TCS Daily

No Phony Bologna

By Claude O. Pressnell - May 24, 2005 12:00 AM

On 19 June 1999 a conference of 29 European education ministers met in Bologna, Italy, and forged an agreement dubbed the Bologna Declaration. It set forth sweeping reforms in European higher education with the goal of improving quality and seeking uniform standards by 2010. What is now referred to as the Bologna Process has the following broad objectives:

* adoption of a system of easily readable and comparable degrees;

* adoption of a system essentially based on two main cycles, undergraduate and graduate, with the undergraduate degree requiring three years or less of study and the graduate (Masters/Doctorate) totaling an additional five years;

* promotion of mobility by overcoming obstacles to the effective exercise of free movement for students (by establishing a common system of credits) and faculty;

* promotion of European cooperation in quality assurance with a view to developing comparable criteria and methodologies;

* promotion of the necessary European dimensions in higher education, particularly with regards to curricular development, inter-institutional co-operation, mobility schemes and integrated programs of study, training and research.

Crucially, the Bologna Process provides the United States an opportunity to contribute to the discussion of defining the terms and expectations of higher education quality in Europe. European education leaders are largely attempting to adopt the open and transparent US model of institutional accreditation and quality. Many, however, fail to understand the importance of its complexity and the inclusive process of how to implement such a culture of quality improvement. Simply adopting a framework without experiential understanding does not ensure that it will accomplish its purpose. The self-study and quality process must be understood and embraced by the entire higher education community; not simply imposed by leadership.

By the US taking a leadership role in implementing higher education quality assurance in Europe, two paramount goals will be accomplished. First, it will minimize the barriers and dissimilarities between the American system of higher education and Europe. Many colleges and universities are currently struggling to maintain their faculty/student exchange agreements with Europe due to heightened security in light of the post-9/11 visa requirements and the lack of timely and seamless implementation of the SEVIS program.

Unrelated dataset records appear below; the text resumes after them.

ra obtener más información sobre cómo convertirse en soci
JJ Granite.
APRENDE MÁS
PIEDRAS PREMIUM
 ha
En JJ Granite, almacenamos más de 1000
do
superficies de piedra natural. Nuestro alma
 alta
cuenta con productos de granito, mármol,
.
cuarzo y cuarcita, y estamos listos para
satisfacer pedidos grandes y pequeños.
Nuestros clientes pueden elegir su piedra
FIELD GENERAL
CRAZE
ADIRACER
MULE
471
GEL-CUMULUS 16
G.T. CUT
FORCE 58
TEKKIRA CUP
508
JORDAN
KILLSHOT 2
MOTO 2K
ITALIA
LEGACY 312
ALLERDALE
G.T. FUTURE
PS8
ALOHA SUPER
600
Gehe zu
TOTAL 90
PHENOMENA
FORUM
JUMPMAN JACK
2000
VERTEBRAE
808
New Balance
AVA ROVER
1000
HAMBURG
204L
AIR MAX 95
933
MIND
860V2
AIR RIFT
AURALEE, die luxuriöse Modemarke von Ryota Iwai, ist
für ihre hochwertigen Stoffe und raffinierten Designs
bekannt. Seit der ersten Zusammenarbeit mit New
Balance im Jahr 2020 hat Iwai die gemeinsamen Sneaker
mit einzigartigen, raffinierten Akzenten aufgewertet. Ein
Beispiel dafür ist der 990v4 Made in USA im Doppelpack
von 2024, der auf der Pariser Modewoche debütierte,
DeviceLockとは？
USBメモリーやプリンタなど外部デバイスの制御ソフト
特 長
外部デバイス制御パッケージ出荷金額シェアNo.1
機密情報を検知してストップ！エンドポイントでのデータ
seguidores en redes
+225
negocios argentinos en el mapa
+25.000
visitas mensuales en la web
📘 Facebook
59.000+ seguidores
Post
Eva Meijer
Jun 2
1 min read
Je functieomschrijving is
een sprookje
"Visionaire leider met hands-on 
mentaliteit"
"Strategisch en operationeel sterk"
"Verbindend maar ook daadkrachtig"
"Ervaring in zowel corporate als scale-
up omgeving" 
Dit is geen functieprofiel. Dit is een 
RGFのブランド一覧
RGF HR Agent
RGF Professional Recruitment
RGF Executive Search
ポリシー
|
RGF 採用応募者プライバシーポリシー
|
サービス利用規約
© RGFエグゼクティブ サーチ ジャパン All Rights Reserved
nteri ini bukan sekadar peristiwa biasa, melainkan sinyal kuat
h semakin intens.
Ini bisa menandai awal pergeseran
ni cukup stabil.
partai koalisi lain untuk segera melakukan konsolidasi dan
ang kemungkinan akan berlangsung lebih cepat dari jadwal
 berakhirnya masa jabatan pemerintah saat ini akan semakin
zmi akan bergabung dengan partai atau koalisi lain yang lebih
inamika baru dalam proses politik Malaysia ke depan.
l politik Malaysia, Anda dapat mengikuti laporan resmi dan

Further exacerbating the difficulties is the Bologna Process objective that calls for a three-year baccalaureate program. The initial reaction has been negative concerning the possibility of the US colleges and universities willingness to accommodate such an abbreviated system. If, however, the US can serve as a leader in determining the quality of education in Europe it will create an atmosphere of confidence among US colleges and universities related to the quality of a student's degree and work toward minimizing the differences in the education systems.

We should not underestimate the willingness of the US system to be flexible in accepting a European undergraduate degree if they can be assured of the quality of the institution from which the student received the degree. If this confidence can be achieved, there would be even a greater number of European universities to establish student and faculty exchange agreements.

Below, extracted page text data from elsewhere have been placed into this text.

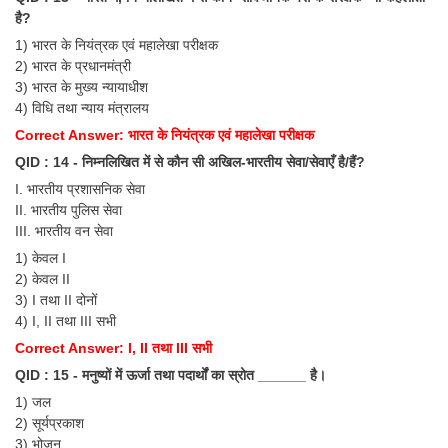
है?
1) भारत के नियंत्रक एवं महालेखा परीक्षक
2) भारत के प्रधानमंत्री
3) भारत के मुख्य न्यायाधीश
4) विधि तथा न्याय मंत्रालय
Correct Answer: भारत के नियंत्रक एवं महालेखा परीक्षक
QID : 14 - निम्नलिखित में से कौन सी अखिल-भारतीय सेवा/सेवाएँ है/हैं?
I. भारतीय प्रशासनिक सेवा
II. भारतीय पुलिस सेवा
III. भारतीय वन सेवा
1) केवल I
2) केवल II
3) I तथा II दोनों
4) I, II तथा III सभी
Correct Answer: I, II तथा III सभी
QID : 15 - मनुष्यों में ऊर्जा तथा पदार्थों का स्रोत ______ है।
1) जल
2) सूर्यप्रकाश
3) भोजन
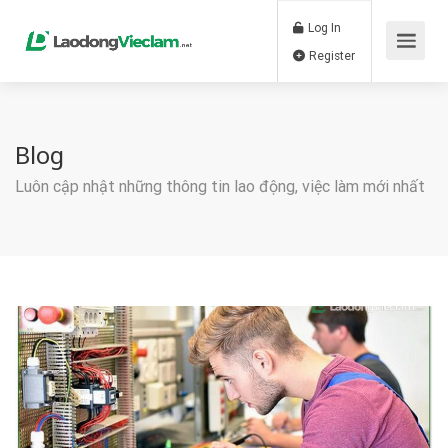
Log In
Register
Blog
Luôn cập nhật những thông tin lao động, việc làm mới nhất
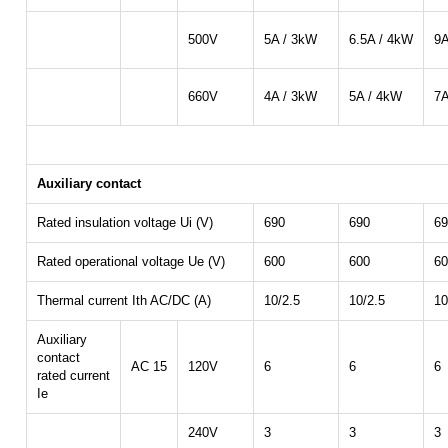
500V
5A / 3kW
6.5A / 4kW
9A
660V
4A / 3kW
5A / 4kW
7A
Auxiliary contact
Rated insulation voltage Ui (V)
690
690
69
Rated operational voltage Ue (V)
600
600
60
Thermal current Ith AC/DC (A)
10/2.5
10/2.5
10
Auxiliary
contact
AC 15
120V
6
6
6
rated current
Ie
240V
3
3
3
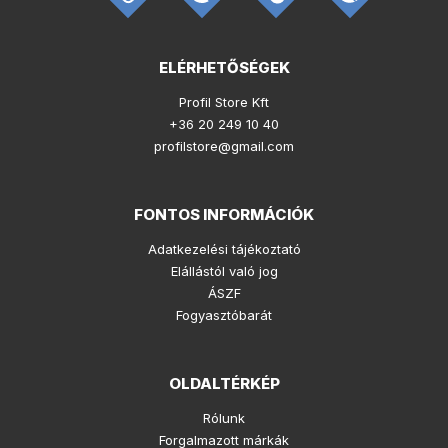
ELÉRHETŐSÉGEK
Profil Store Kft
+36 20 249 10 40
profilstore@gmail.com
FONTOS INFORMÁCIÓK
Adatkezelési tájékoztató
Elállástól való jog
ÁSZF
Fogyasztóbarát
OLDALTÉRKÉP
Rólunk
Forgalmazott márkák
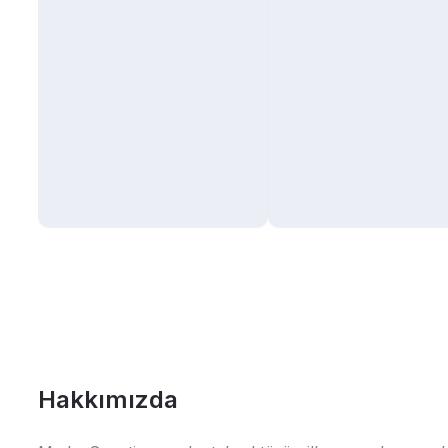
Hakkımızda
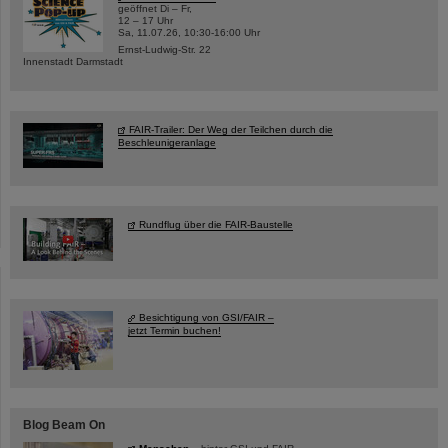
geöffnet Di – Fr,
12 – 17 Uhr
Sa, 11.07.26, 10:30-16:00 Uhr
Ernst-Ludwig-Str. 22
Innenstadt Darmstadt
FAIR-Trailer: Der Weg der Teilchen durch die
Beschleunigeranlage
Rundflug über die FAIR-Baustelle
Besichtigung von GSI/FAIR –
jetzt Termin buchen!
Blog Beam On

Second, and more important, the implementation of institution accreditation as modeled by the US is an important strategy for the spread of democracy, especially in Eastern Europe. The very model of an open and transparent accreditation process places value on the abilities and opinions of all members of the higher education community. The process enables students, staff, faculty, administration, outside key stakeholders, and the governing boards to have input in setting the mission and goals for the university. It is a tool of empowerment and accountability with a focus on continuous improvement. The process creates a culture which values and invites the input of everyone affected by the educative process.

Higher education self-studies demand that an institution ask the fundamental question, "Why do we exist?" The answer must be as a result of inclusive and broad based involvement. This approach, if successful, removes the definition of education from an elite few and places it into the hands of many. John Dewey writes in Democracy and Education, "Democracy cannot flourish where the chief influences in selecting subject matter of instruction are utilitarian ends narrowly conceived for the masses, and, for the higher education of the few, the traditions of a specialized cultivated class."

Demonstrating success in higher education through inclusive ongoing quality improvement has the potential to transform societies. Once people experience improvement and a sense of purpose in the workplace (in this case, the university) they will begin to demand it of their governments and culture at large. The US model of accreditation can serve as a compliment to the US strategy toward the achieving this goal.

The US cannot afford to disengage from the higher education reforms in Europe. Disengagement may further intensify the present difficulties with transatlantic higher education cooperation. Whereas engagement may expand opportunities of student and faculty exchange agreements and serve as a key strategy for the advancement of democracy in Eastern Europe.

The author is President of the Tennessee Independent Colleges and Universities Association.